## Selected passage
“Señor Software Engineer”
@tenderlove
aaron.patterson@gmail.com
[What Would Freddy Mercury Do] Slide
“How I fill out my annual review”
It’s one of those sites where you boil yourself down to a few categories
“Hey, your browser is not supported”
Chrome? No.
Safari? Too new a version
Maybe IE on a Windows VM! NO. It must be IE7, not IE9
“I have no idea how to downgrade IE…?”
Levels of complexity go insane at this point. Network diagram looks like a five year old scribble.
“Technically known as Rube Goldberg Network Architecture”
Let’s Talk About Failure
“I’ve made a huge mistake”
Failure to Remember
Tokaido
Yehuda’s new project
Binary distribution of Ruby for OS X that ships with rails and dependencies
Excited about this for students (easy to get it up and running) and teachers (get to teaching faster)
Really excited about it for all developers
“How important is your time?”
Goes through a bunch of questions that come up when attempting to install from source
In order to debug you need to know all of that about shared objects, etc.
Do you want to be wasting your time looking up the order dlopen looks in DYLB_LIBRARY_PATH?
Ecosystem
Yehuda’s going to have to go around and get C extensions statically compiled
Use rake compiler if you author a C extension
If you don’t think this is a good idea, go volunteer for RailsBridge.
You’ll be helping people learn about Ruby on Rails but you’ll understand the issues people encounter while learning
Failure to Evolve
Concurrency
“Why do we have ActionMailer?”

Body or hand keypoint data
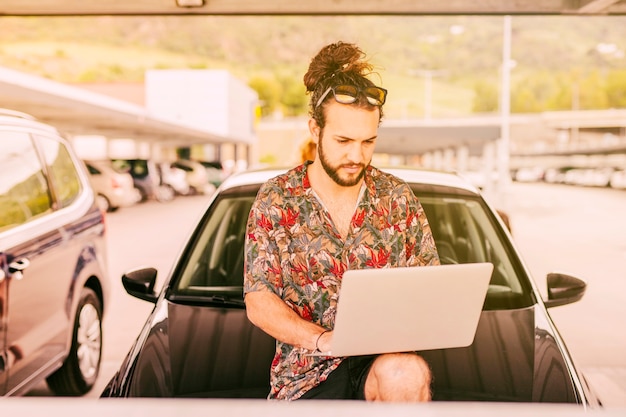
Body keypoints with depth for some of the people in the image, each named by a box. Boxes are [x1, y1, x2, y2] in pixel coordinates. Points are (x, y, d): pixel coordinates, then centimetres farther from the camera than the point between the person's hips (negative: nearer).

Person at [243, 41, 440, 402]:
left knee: (408, 374, -32)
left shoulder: (398, 196, 6)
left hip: (385, 357, 2)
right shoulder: (276, 200, -1)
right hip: (306, 371, -1)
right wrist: (323, 338, -20)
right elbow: (259, 302, -4)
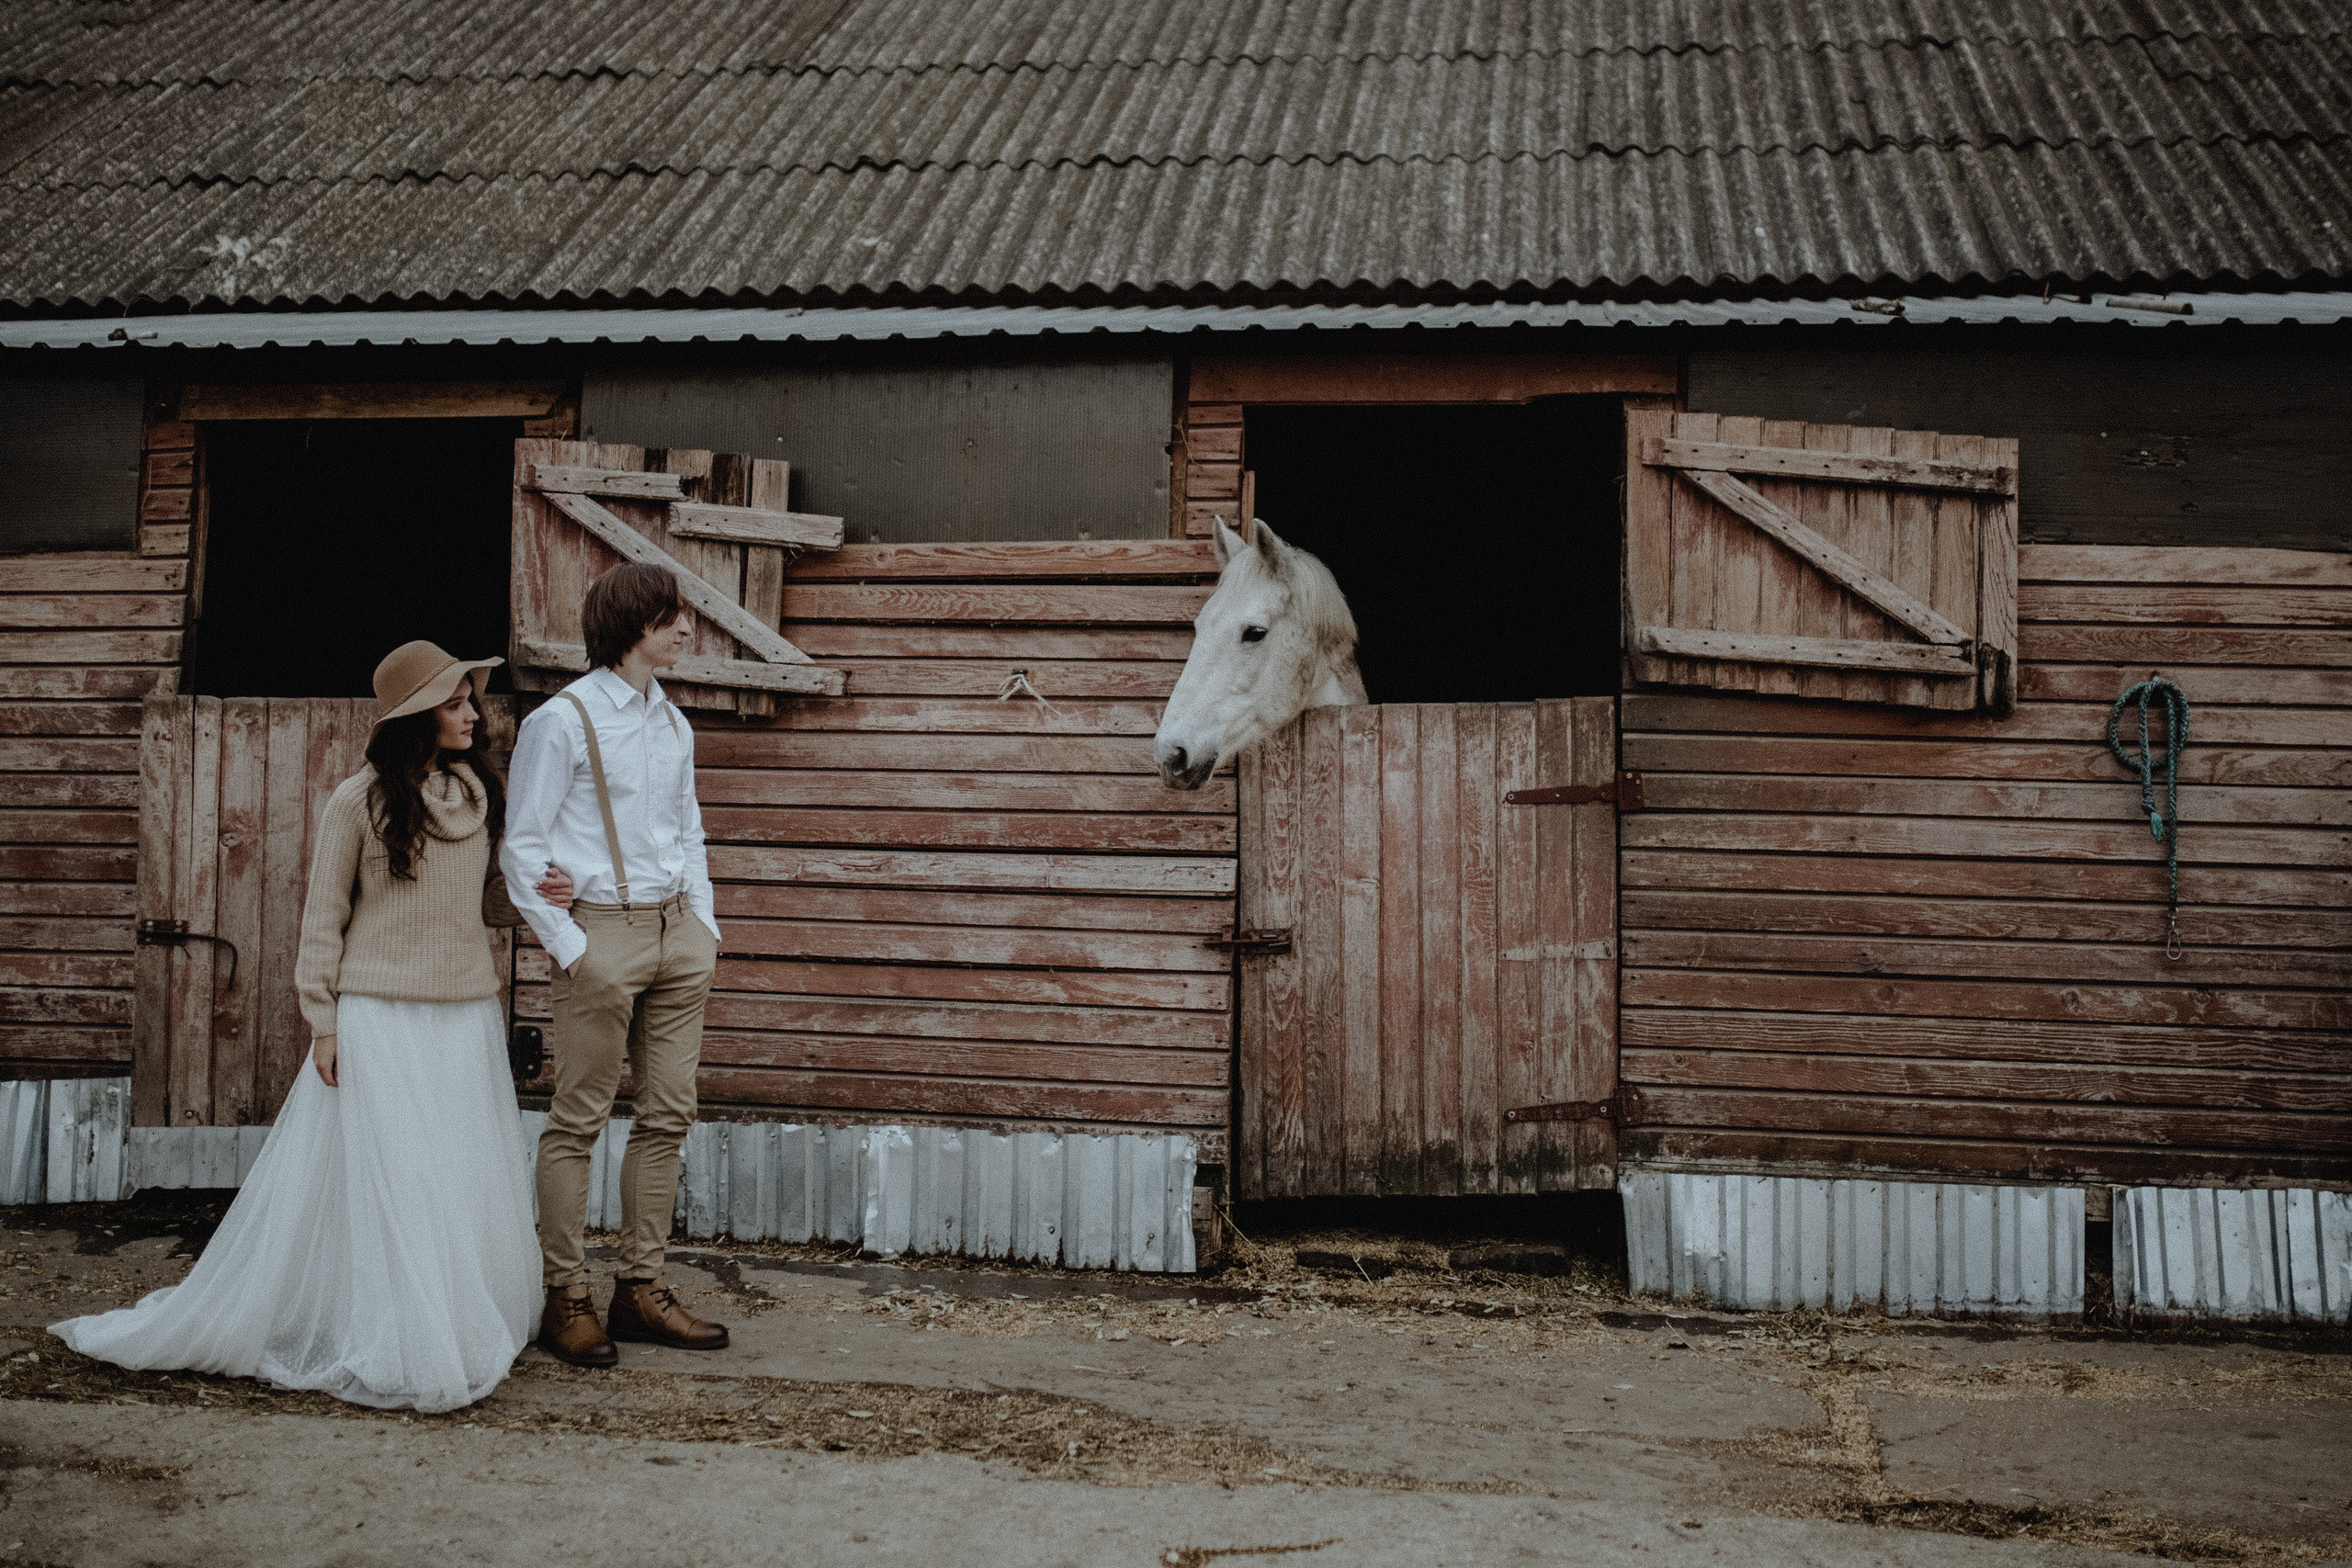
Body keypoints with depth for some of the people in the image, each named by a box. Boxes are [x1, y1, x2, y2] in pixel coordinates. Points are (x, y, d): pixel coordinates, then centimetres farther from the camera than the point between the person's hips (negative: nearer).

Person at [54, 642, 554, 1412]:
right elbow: (322, 919, -2)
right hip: (380, 1020, -5)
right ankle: (391, 1349, 11)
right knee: (382, 1182, 0)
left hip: (467, 1018, 5)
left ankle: (459, 1332, 20)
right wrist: (322, 1023, -6)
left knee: (463, 1183, 8)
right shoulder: (358, 801, -6)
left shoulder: (477, 792, 8)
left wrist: (535, 898, -4)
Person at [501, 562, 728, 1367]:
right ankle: (565, 1298, 9)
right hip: (603, 930, -7)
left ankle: (642, 1286, 18)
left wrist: (705, 922, 11)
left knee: (667, 1115, 8)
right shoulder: (562, 720, -7)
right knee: (579, 1120, 0)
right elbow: (522, 847, -7)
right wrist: (567, 946, -11)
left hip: (677, 932, 7)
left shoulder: (672, 722, 14)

## Exercise
Summarize the talk notes above in two sentences.

## Output
The talk notes recount an attempt to fill out an annual review on a site that would work only in IE7, then turn to failure, highlighting Tokaido, Yehuda's binary distribution of Ruby for OS X that ships with Rails and its dependencies. They present it as a time-saver compared with debugging installs from source, advise authors of C extensions to use rake compiler, and suggest that skeptics volunteer for RailsBridge to understand the issues people encounter while learning.